DOWNER’S GROVE, Illinois. It is a tradition almost as old as the nation itself if colonial records are to be believed. “Received my hot meal of Maize, Squash and Also More Squash,” reads the diary of Josiah Hay, a twelve-year-old boy who attended a one-room schoolhouse in Longmeadow, Massachusetts, during the 1778-79 school year. “Was tripped by a Spirit or Demon of some sort, and my school mates cheered my fall Lustily, Heartily and Facetiously, damn them all to hell.”
“Next summer, don’t plant so much zucchini.”
But at the urging of professional educators, this year many schools will adopt a strict code of “No Cheering for Cafeteria Pratfalls” as part of a movement that combines the features of the “No Bullying” movement with the trend towards national standards.
“Cafeteria Pratfall Ovations, or CPOs, are disruptive, offensive and disturbing,” says Dr. J. T. Norris, Superintendent of Schools for Saline County, Missouri. “They are also heinous and invidious if you’re taking this down,” he adds after consulting a dog-eared paperback copy of “Thirty Days to a More Powerful Vocabulary.”
Traditionally, a student who trips and drops a tray of food in a school cafeteria is greeted with sarcastic “cheers” unless the tripper is a fantastically bodacious girl like Nae Ann Ehrlich, the first girl at New Trier South Junior High School here to abandon her training bra for the genuine article. “I don’t know why I’m treated differently,” she says, batting her eyelashes coquettishly. “Boys rush over to help me, but when the same thing happens to Mary Beth Schoonmaker of the National Honor Society all she gets is jeers, catcalls, and lime Jell-O parfait dessert thrown at her.”

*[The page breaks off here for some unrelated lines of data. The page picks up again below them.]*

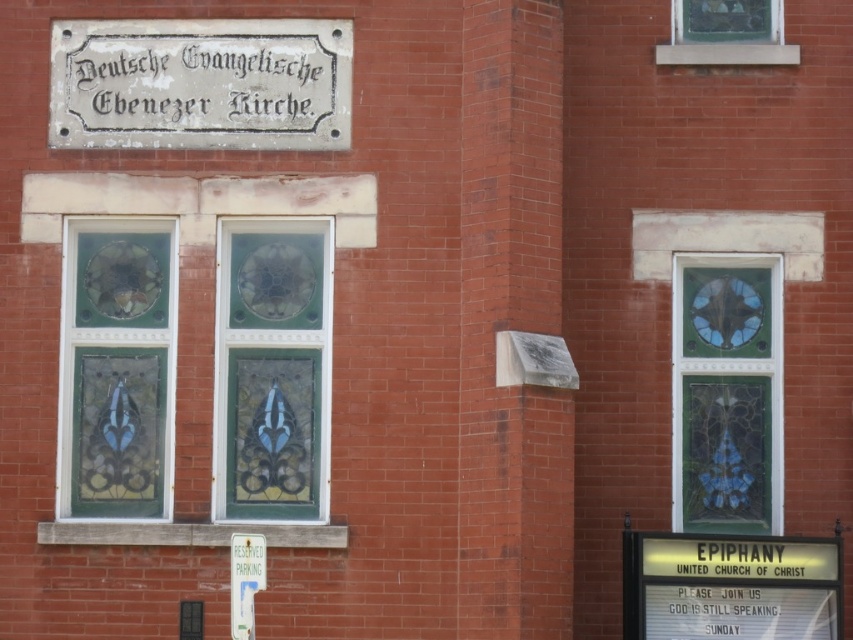
How far apart are stained glass window at center left and stained glass window at right?

A distance of 10.41 meters exists between stained glass window at center left and stained glass window at right.

Between point (155, 515) and point (709, 420), which one is positioned behind?

Point (709, 420)

Is point (132, 240) more distant than point (737, 515)?

That is False.

Identify the location of stained glass window at center left. pyautogui.click(x=115, y=369).

Can you confirm if stained glass window at center left is thinner than stained glass window at upper right?

Correct, stained glass window at center left's width is less than stained glass window at upper right's.

Between point (152, 307) and point (709, 51), which one is positioned in front?

Point (152, 307)

Where is `stained glass window at center left`? The height and width of the screenshot is (640, 853). stained glass window at center left is located at coordinates (115, 369).

Does stained glass window at upper right appear on the left side of white plastic reserved parking sign at lower center?

No, stained glass window at upper right is not to the left of white plastic reserved parking sign at lower center.

At what (x,y) coordinates should I click in order to perform the action: click on stained glass window at upper right. Please return your answer as a coordinate pair (x, y). Looking at the image, I should click on (726, 33).

Where is `stained glass window at upper right`? The width and height of the screenshot is (853, 640). stained glass window at upper right is located at coordinates (726, 33).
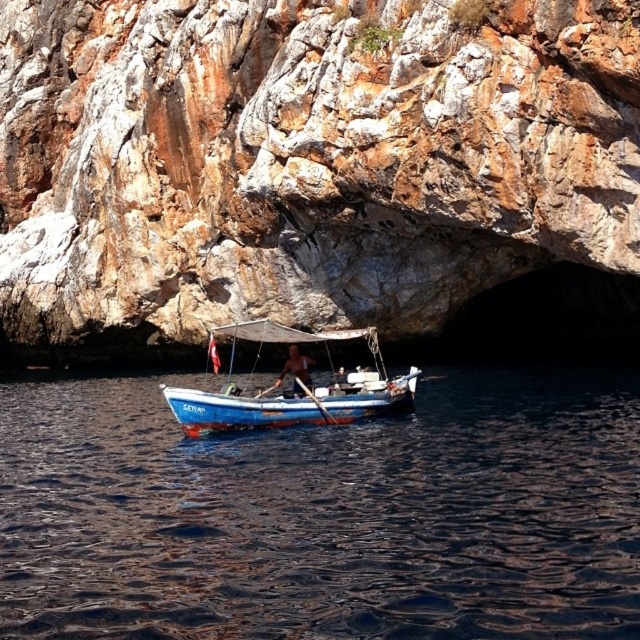
You are a sailor on the blue painted wood boat at center near the rusty stone cave at center. You want to dock your boat inside the cave. Can your boat fit inside the cave?

The rusty stone cave at center has a larger size compared to blue painted wood boat at center, so yes, the boat can fit inside the cave.

You are standing on the cliff and see the dark blue water at center and the blue painted wood boat at center. Which object is located lower in the scene?

The dark blue water at center is located lower than the blue painted wood boat at center.

In the scene shown: You are an observer standing on the cliff looking down at the blue painted wood boat at center and the brown wooden oar at center. If you were to estimate their sizes, which object is wider?

The blue painted wood boat at center is wider than the brown wooden oar at center as per the description.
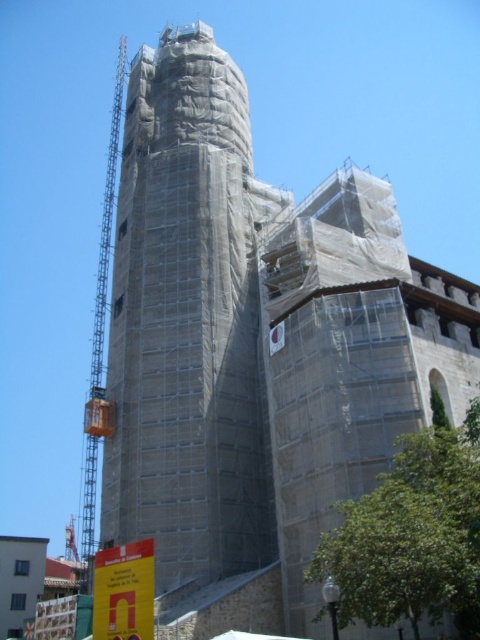
You are standing in front of the gray concrete tower at center and want to see the orange metallic crane at left. Is the crane fully visible from your current position?

The gray concrete tower at center is in front of the orange metallic crane at left, so the crane is partially or fully blocked by the tower and may not be fully visible.

You are an inspector needing to assess the structural integrity of the gray concrete tower at center and the orange metallic crane at left. Which object has a narrower width?

The gray concrete tower at center has a narrower width than the orange metallic crane at left.

You are a construction worker standing at the base of the gray concrete tower at center and the orange metallic crane at left. Which object is closer to you?

The gray concrete tower at center is closer to you because it is positioned over the orange metallic crane at left, meaning it is in front of the crane.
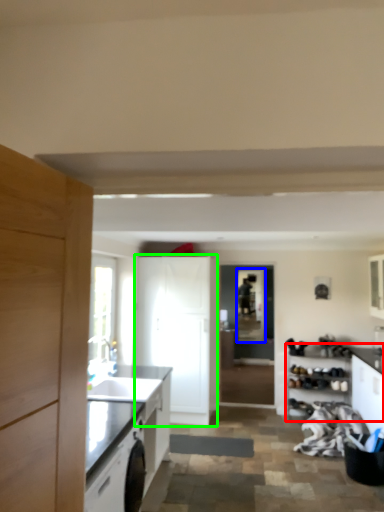
Question: Which is farther away from cabinetry (highlighted by a red box)? window screen (highlighted by a blue box) or cabinetry (highlighted by a green box)?

Choices:
 (A) window screen
 (B) cabinetry

Answer: (B)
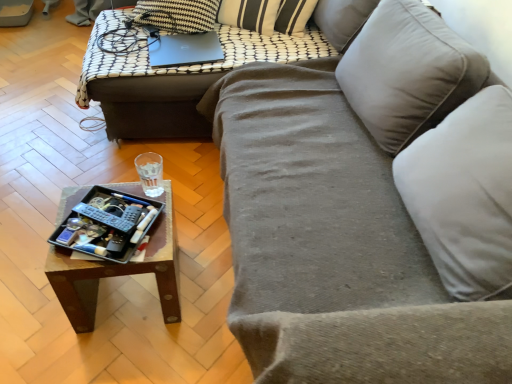
Question: Is wooden tray at center thinner than wooden tray at center?

Choices:
 (A) no
 (B) yes

Answer: (B)

Question: From a real-world perspective, is wooden tray at center located beneath wooden tray at center?

Choices:
 (A) yes
 (B) no

Answer: (A)

Question: Considering the relative sizes of wooden tray at center and wooden tray at center in the image provided, is wooden tray at center taller than wooden tray at center?

Choices:
 (A) yes
 (B) no

Answer: (B)

Question: Does wooden tray at center have a larger size compared to wooden tray at center?

Choices:
 (A) no
 (B) yes

Answer: (A)

Question: Is wooden tray at center in front of wooden tray at center?

Choices:
 (A) no
 (B) yes

Answer: (B)

Question: From a real-world perspective, is wooden tray at center positioned over wooden tray at center based on gravity?

Choices:
 (A) no
 (B) yes

Answer: (A)

Question: Can you confirm if wooden tray at center is smaller than velvet gray couch at center?

Choices:
 (A) yes
 (B) no

Answer: (A)

Question: Does wooden tray at center have a greater width compared to velvet gray couch at center?

Choices:
 (A) no
 (B) yes

Answer: (A)

Question: Is wooden tray at center aimed at velvet gray couch at center?

Choices:
 (A) yes
 (B) no

Answer: (B)

Question: Is wooden tray at center turned away from velvet gray couch at center?

Choices:
 (A) no
 (B) yes

Answer: (B)

Question: Is wooden tray at center taller than velvet gray couch at center?

Choices:
 (A) yes
 (B) no

Answer: (B)

Question: Does wooden tray at center have a larger size compared to velvet gray couch at center?

Choices:
 (A) yes
 (B) no

Answer: (B)

Question: Does wooden tray at center have a greater height compared to wooden tray at center?

Choices:
 (A) no
 (B) yes

Answer: (B)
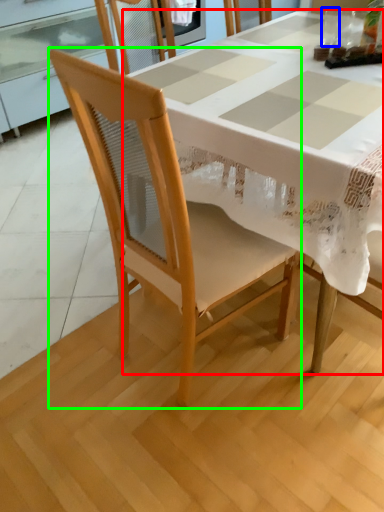
Question: Based on their relative distances, which object is nearer to table (highlighted by a red box)? Choose from tableware (highlighted by a blue box) and chair (highlighted by a green box).

Choices:
 (A) tableware
 (B) chair

Answer: (B)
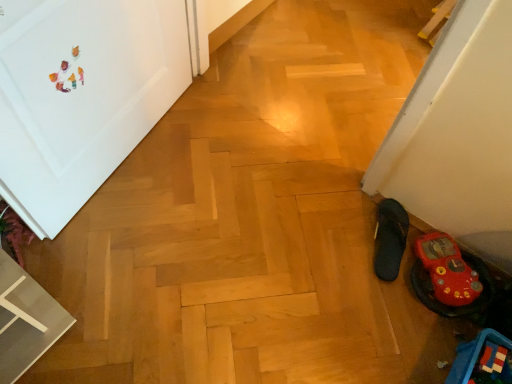
What do you see at coordinates (450, 277) in the screenshot?
I see `rubber flip-flop at lower right, which is the 2th footwear in left-to-right order` at bounding box center [450, 277].

This screenshot has width=512, height=384. What are the coordinates of `blue plastic toy at lower right` in the screenshot? It's located at (473, 355).

Describe the element at coordinates (473, 355) in the screenshot. The image size is (512, 384). I see `blue plastic toy at lower right` at that location.

The image size is (512, 384). Identify the location of white matte door at upper left. (81, 96).

Locate an element on the screen. This screenshot has width=512, height=384. rubber flip-flop at lower right, acting as the 1th footwear starting from the right is located at coordinates (450, 277).

From a real-world perspective, who is located lower, white matte door at upper left or blue plastic toy at lower right?

From a 3D spatial view, blue plastic toy at lower right is below.

What's the angular difference between white matte door at upper left and blue plastic toy at lower right's facing directions?

The angle between the facing direction of white matte door at upper left and the facing direction of blue plastic toy at lower right is 97.4 degrees.

Is white matte door at upper left aimed at blue plastic toy at lower right?

Yes, white matte door at upper left is oriented towards blue plastic toy at lower right.

Are white matte door at upper left and blue plastic toy at lower right far apart?

Yes, white matte door at upper left is far from blue plastic toy at lower right.

Who is smaller, black fabric slipper at lower right, the 2th footwear viewed from the right, or rubber flip-flop at lower right, acting as the 1th footwear starting from the right?

black fabric slipper at lower right, the 2th footwear viewed from the right.

From a real-world perspective, is black fabric slipper at lower right, positioned as the 1th footwear in left-to-right order, physically below rubber flip-flop at lower right, which is the 2th footwear in left-to-right order?

Yes, from a real-world perspective, black fabric slipper at lower right, positioned as the 1th footwear in left-to-right order, is under rubber flip-flop at lower right, which is the 2th footwear in left-to-right order.

Is rubber flip-flop at lower right, acting as the 1th footwear starting from the right, at the back of black fabric slipper at lower right, positioned as the 1th footwear in left-to-right order?

black fabric slipper at lower right, positioned as the 1th footwear in left-to-right order, is not turned away from rubber flip-flop at lower right, acting as the 1th footwear starting from the right.

Can you confirm if rubber flip-flop at lower right, which is the 2th footwear in left-to-right order, is bigger than white matte door at upper left?

No, rubber flip-flop at lower right, which is the 2th footwear in left-to-right order, is not bigger than white matte door at upper left.

Is point (467, 265) positioned after point (36, 173)?

Yes, it is.

Can you confirm if rubber flip-flop at lower right, which is the 2th footwear in left-to-right order, is shorter than white matte door at upper left?

Yes, rubber flip-flop at lower right, which is the 2th footwear in left-to-right order, is shorter than white matte door at upper left.

From the picture: Which object is further away from the camera, rubber flip-flop at lower right, which is the 2th footwear in left-to-right order, or white matte door at upper left?

rubber flip-flop at lower right, which is the 2th footwear in left-to-right order.

Considering the relative positions of black fabric slipper at lower right, positioned as the 1th footwear in left-to-right order, and blue plastic toy at lower right in the image provided, is black fabric slipper at lower right, positioned as the 1th footwear in left-to-right order, to the left of blue plastic toy at lower right from the viewer's perspective?

Yes, black fabric slipper at lower right, positioned as the 1th footwear in left-to-right order, is to the left of blue plastic toy at lower right.

Looking at the image, does black fabric slipper at lower right, positioned as the 1th footwear in left-to-right order, seem bigger or smaller compared to blue plastic toy at lower right?

In the image, black fabric slipper at lower right, positioned as the 1th footwear in left-to-right order, appears to be smaller than blue plastic toy at lower right.

From a real-world perspective, relative to blue plastic toy at lower right, is black fabric slipper at lower right, positioned as the 1th footwear in left-to-right order, vertically above or below?

black fabric slipper at lower right, positioned as the 1th footwear in left-to-right order, is situated lower than blue plastic toy at lower right in the real world.

Is black fabric slipper at lower right, positioned as the 1th footwear in left-to-right order, positioned with its back to blue plastic toy at lower right?

That's not correct — black fabric slipper at lower right, positioned as the 1th footwear in left-to-right order, is not looking away from blue plastic toy at lower right.

Is blue plastic toy at lower right positioned far away from white matte door at upper left?

Yes, blue plastic toy at lower right and white matte door at upper left are located far from each other.

Which is farther, (469, 350) or (15, 65)?

The point (469, 350) is farther from the camera.

From the image's perspective, does blue plastic toy at lower right appear lower than white matte door at upper left?

Yes, from the image's perspective, blue plastic toy at lower right is below white matte door at upper left.

Is blue plastic toy at lower right thinner than white matte door at upper left?

No, blue plastic toy at lower right is not thinner than white matte door at upper left.

Does black fabric slipper at lower right, the 2th footwear viewed from the right, have a lesser height compared to white matte door at upper left?

Correct, black fabric slipper at lower right, the 2th footwear viewed from the right, is not as tall as white matte door at upper left.

From a real-world perspective, is black fabric slipper at lower right, positioned as the 1th footwear in left-to-right order, located higher than white matte door at upper left?

No, from a real-world perspective, black fabric slipper at lower right, positioned as the 1th footwear in left-to-right order, is not above white matte door at upper left.

In the scene shown: From a real-world perspective, between white matte door at upper left and black fabric slipper at lower right, positioned as the 1th footwear in left-to-right order, who is vertically lower?

black fabric slipper at lower right, positioned as the 1th footwear in left-to-right order.

At what (x,y) coordinates should I click in order to perform the action: click on door above the black fabric slipper at lower right, positioned as the 1th footwear in left-to-right order (from the image's perspective). Please return your answer as a coordinate pair (x, y). Looking at the image, I should click on (81, 96).

Is white matte door at upper left to the left of black fabric slipper at lower right, positioned as the 1th footwear in left-to-right order, from the viewer's perspective?

Correct, you'll find white matte door at upper left to the left of black fabric slipper at lower right, positioned as the 1th footwear in left-to-right order.

This screenshot has height=384, width=512. I want to click on door above the blue plastic toy at lower right (from a real-world perspective), so [x=81, y=96].

Where is `footwear above the rubber flip-flop at lower right, which is the 2th footwear in left-to-right order (from the image's perspective)`? footwear above the rubber flip-flop at lower right, which is the 2th footwear in left-to-right order (from the image's perspective) is located at coordinates (389, 238).

In the scene shown: Based on their spatial positions, is rubber flip-flop at lower right, which is the 2th footwear in left-to-right order, or white matte door at upper left further from blue plastic toy at lower right?

white matte door at upper left is further to blue plastic toy at lower right.

Estimate the real-world distances between objects in this image. Which object is closer to rubber flip-flop at lower right, acting as the 1th footwear starting from the right, blue plastic toy at lower right or black fabric slipper at lower right, positioned as the 1th footwear in left-to-right order?

black fabric slipper at lower right, positioned as the 1th footwear in left-to-right order.

From the picture: Based on their spatial positions, is rubber flip-flop at lower right, which is the 2th footwear in left-to-right order, or blue plastic toy at lower right closer to black fabric slipper at lower right, positioned as the 1th footwear in left-to-right order?

Based on the image, rubber flip-flop at lower right, which is the 2th footwear in left-to-right order, appears to be nearer to black fabric slipper at lower right, positioned as the 1th footwear in left-to-right order.

From the image, which object appears to be nearer to rubber flip-flop at lower right, acting as the 1th footwear starting from the right, blue plastic toy at lower right or white matte door at upper left?

Based on the image, blue plastic toy at lower right appears to be nearer to rubber flip-flop at lower right, acting as the 1th footwear starting from the right.

Based on their spatial positions, is black fabric slipper at lower right, positioned as the 1th footwear in left-to-right order, or blue plastic toy at lower right closer to white matte door at upper left?

black fabric slipper at lower right, positioned as the 1th footwear in left-to-right order.

Considering their positions, is blue plastic toy at lower right positioned further to white matte door at upper left than rubber flip-flop at lower right, acting as the 1th footwear starting from the right?

Among the two, blue plastic toy at lower right is located further to white matte door at upper left.

When comparing their distances from black fabric slipper at lower right, the 2th footwear viewed from the right, does rubber flip-flop at lower right, acting as the 1th footwear starting from the right, or white matte door at upper left seem closer?

rubber flip-flop at lower right, acting as the 1th footwear starting from the right.

When comparing their distances from rubber flip-flop at lower right, which is the 2th footwear in left-to-right order, does white matte door at upper left or blue plastic toy at lower right seem further?

white matte door at upper left.

What are the coordinates of `footwear between white matte door at upper left and rubber flip-flop at lower right, which is the 2th footwear in left-to-right order, in the horizontal direction` in the screenshot? It's located at (389, 238).

Identify the location of footwear between black fabric slipper at lower right, the 2th footwear viewed from the right, and blue plastic toy at lower right from top to bottom. This screenshot has height=384, width=512. (450, 277).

“Can I have some extra Tater-Tots?”
School administrators say the ban will be difficult to enforce, but hope it will break up “cliques” and enable students to better understand the lessons they go to school to absorb. “God knows we’ve got to do something to improve their test scores,” Norris says as he flips through the special preseason college football edition of Sports Illustrated. “Teaching seems to have no effect at all.”